Entonces, teniendo todo esto como referente, mi crítica define que hoy en día los artistas no deben dejar todo por parte de la institución, si bien un grupo de artistas también llamados emergentes en los inicios de los años 20 comenzó la gestión de espacios públicos para el uso de paredes y entonces convertirlos en grandes murales, se logra de la misma forma, que el artista libere su propio estilo estético y madure su visión crítica, si esto ha pasado, ¿qué acontece ahora a  los estudiantes de arte que esperan siempre que las becas emanen de la institución, pedirle todo al estado y ¡que ofrecemos nosotros a cambio? ¿crítica? ¿reflexión? ¿producción?.

Siempre he creido que son importantes los puntos de reflexión que puedan desencadenar cualquier exhibición, pero a últimas fechas, he visitado lugares (museos y galerías particularmente) en donde e atavío de mostrar al “mejor artista” de reconocer “la mejor producción” o de “llegar al lugar donde todos quieren exponer” ya está por demás desgastado, sin embargo, nosotros como espectadores, quienes en ocasiones pagamos la entrada, quienes en algunos otros casos nos desplazamos porque nos han relatado que tal muestra vale la pena, o quienes hemos leido reseñas de personas que “saben”, nos encontramos en éstos sitios todo menos una reflexión real de la producción artística actual, ya no digamos a nivel internacional, sino nacional. Por qué nosotros como espectadores no podemos exigir seriedad en la producción, por qué las becas se comisionan sin un grupo real sin favoritismos que puedan ejercer más que el voto por dedazo, a proyectos que contemplen la formación activa y participativa del artista, ya no digo con la sociedad, sino con la lealtad a su trabajo?

Hace poco revisaba la Bienal Tamayo… y todos se quejan, pero aquellos que se imploran por que no desaparezca, porque no se abra a nuevos medios, tampoco participan, entonces ¿es bueno criticar, pelear… pero no participar? Si queremos que una colección siga, que se hable de ella, que se haga vínculos y demás, entonces… por qué no gestionar proyectos de Difusión, y entre ellos un espacio de crítica y reflexión con los actores del medio, almenos con casi TODOS los actores del mismo. Es justo y es necesario. La reactivación de esas disposiciones sólo se lograrán cuando los proyectos de Difusión del Arte y de la Cultura en verdad sean significativos, es decir, cuando en realidad se promueva la reflexión y la crítica paralela, no es bastiones de popularidad o moda.

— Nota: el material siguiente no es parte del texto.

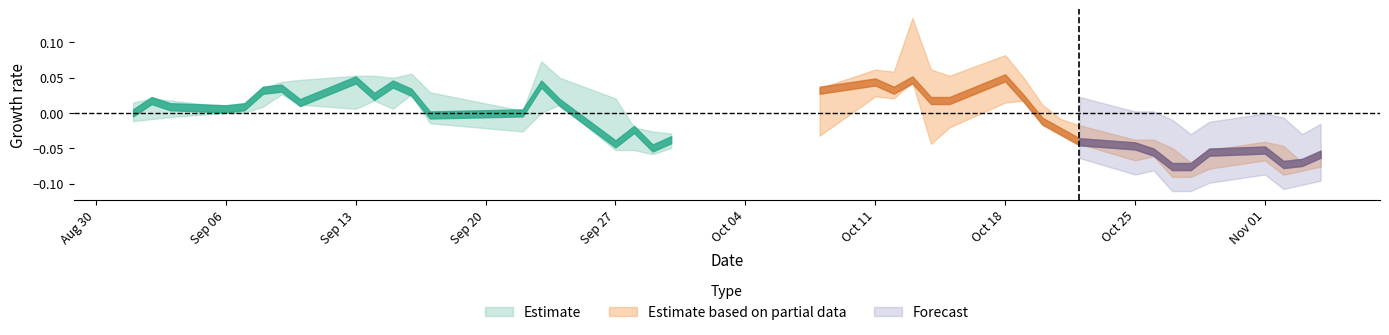

True or false: low and high cross at least once.

False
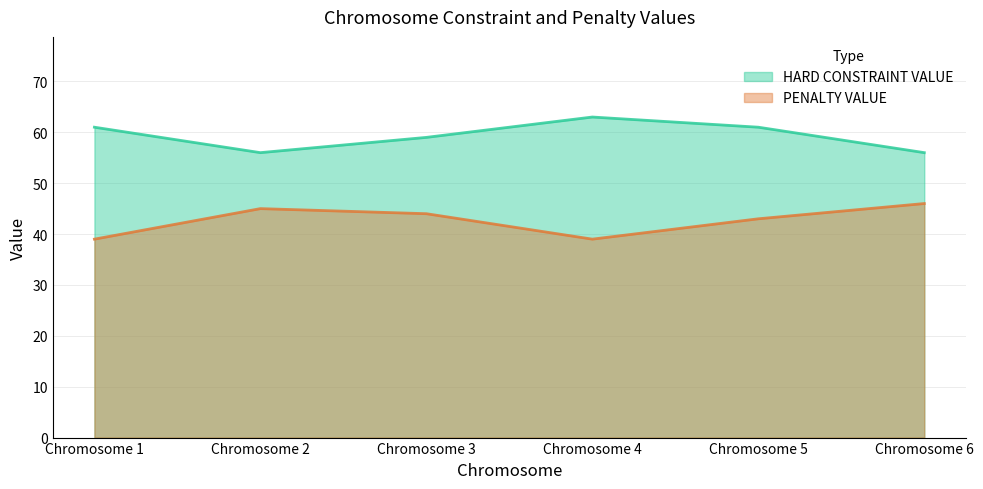

Reading left to right, list all the values displayed in this chart.

HARD CONSTRAINT VALUE: 61	56	59	63	61	56
PENALTY VALUE: 39	45	44	39	43	46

El arte de Saturnino implicó una libertad de expresión síntoma de los cambios estructurales a nivel internacional y nacional. Pero sin duda el haber utilizado técnicas de vanguardias y adaptarlas de acuerdo al conjunto de la escena  es una cualidad muy avanzada para su época. Su obra es fusión de casi todas las tendencias estéticas internacionales que convergen en su época por lo que es el ejemplo claro del periodo de transición del arte académico al arte contemporáneo.